Ehrmann asks, given the large number of versions of early Christianity, why did the one we know today become dominant?  He suggests three crucial factors -- the three C's.

 

This unified front involved (a) developing a rigor­ous administrative hierarchy that protected and conveyed the truth of the religion (eventuating, for example, in the papacy), (b) insisting that all true Christians profess a set body of doctrines pro­moted by these leaders (the Christian creeds), and (c) appealing to a set of authoritative books of Scripture as bearers of these inspired doctrinal truths (the "New" Testament; see Chapter 1).

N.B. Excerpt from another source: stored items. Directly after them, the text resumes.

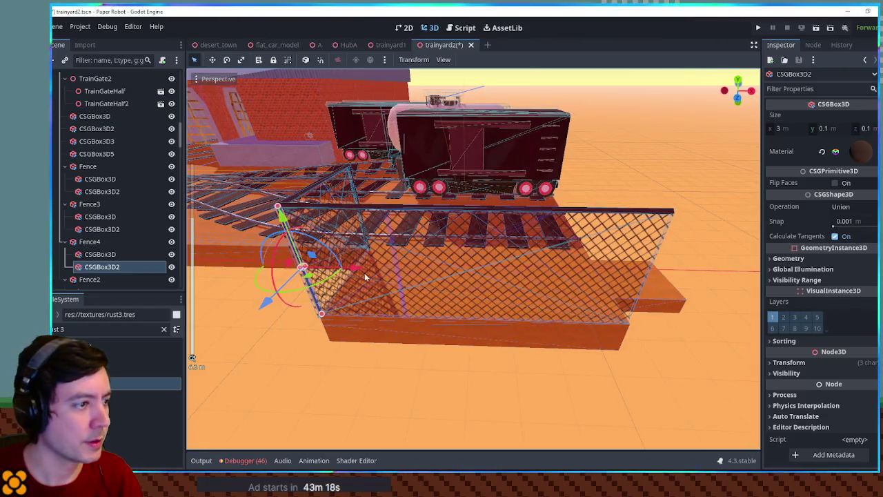
key(ctrl+d)
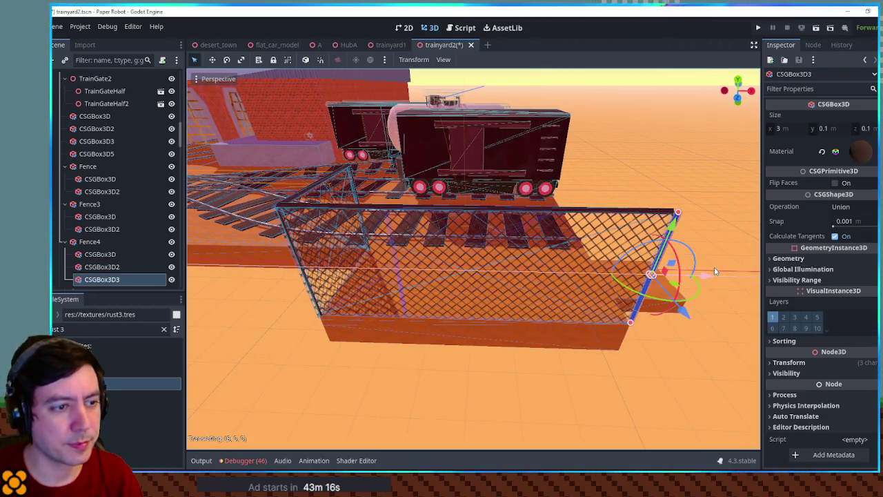
click(734, 323)
Step: Check Fence4 and its top rail, then save the scene
click(623, 215)
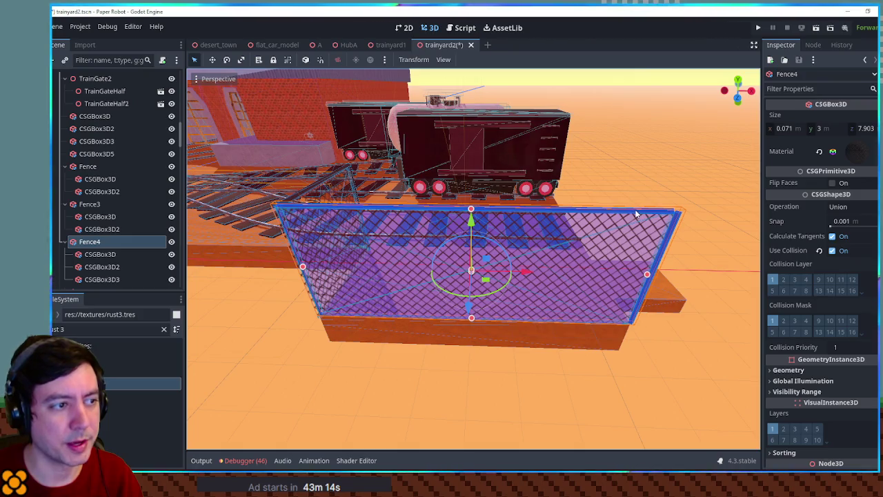
scroll(714, 197, up, 5)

Or to put the matter in its simplest and most allitera­tive terms, the proto-orthodox won these conflicts by insisting on the validity of the clergy, the creed, and the canon.

 

We had another look at Hebrews 10-13.  Chapter 10 continued the complicated metaphor of Christ as priest, and again ascribed passages in the Old Testament as sayings of Jesus, reinforcing the suspicion that a collection of sayings was being used, rather than scripture itself.  Chapter 11 is known among English evangelicals as the “Westminster Abbey of the Bible”, with its great collection of vignettes of OT characters, rather like the Irish lists of saints.  The reference at the end to saints “sawn in two” is puzzling; there is a statement in the “Ascension of Moses” that Isaiah was so treated, but this apocryphal work is thought to be later than the epistle, if not medieval.

 

The imagery of the final chapters reaches great heights  -- as we have noted before, more like a speech or a sermon than a letter, though there are some personal references at the end.  Did someone send out a transcript of a sermon, and add a few greetings?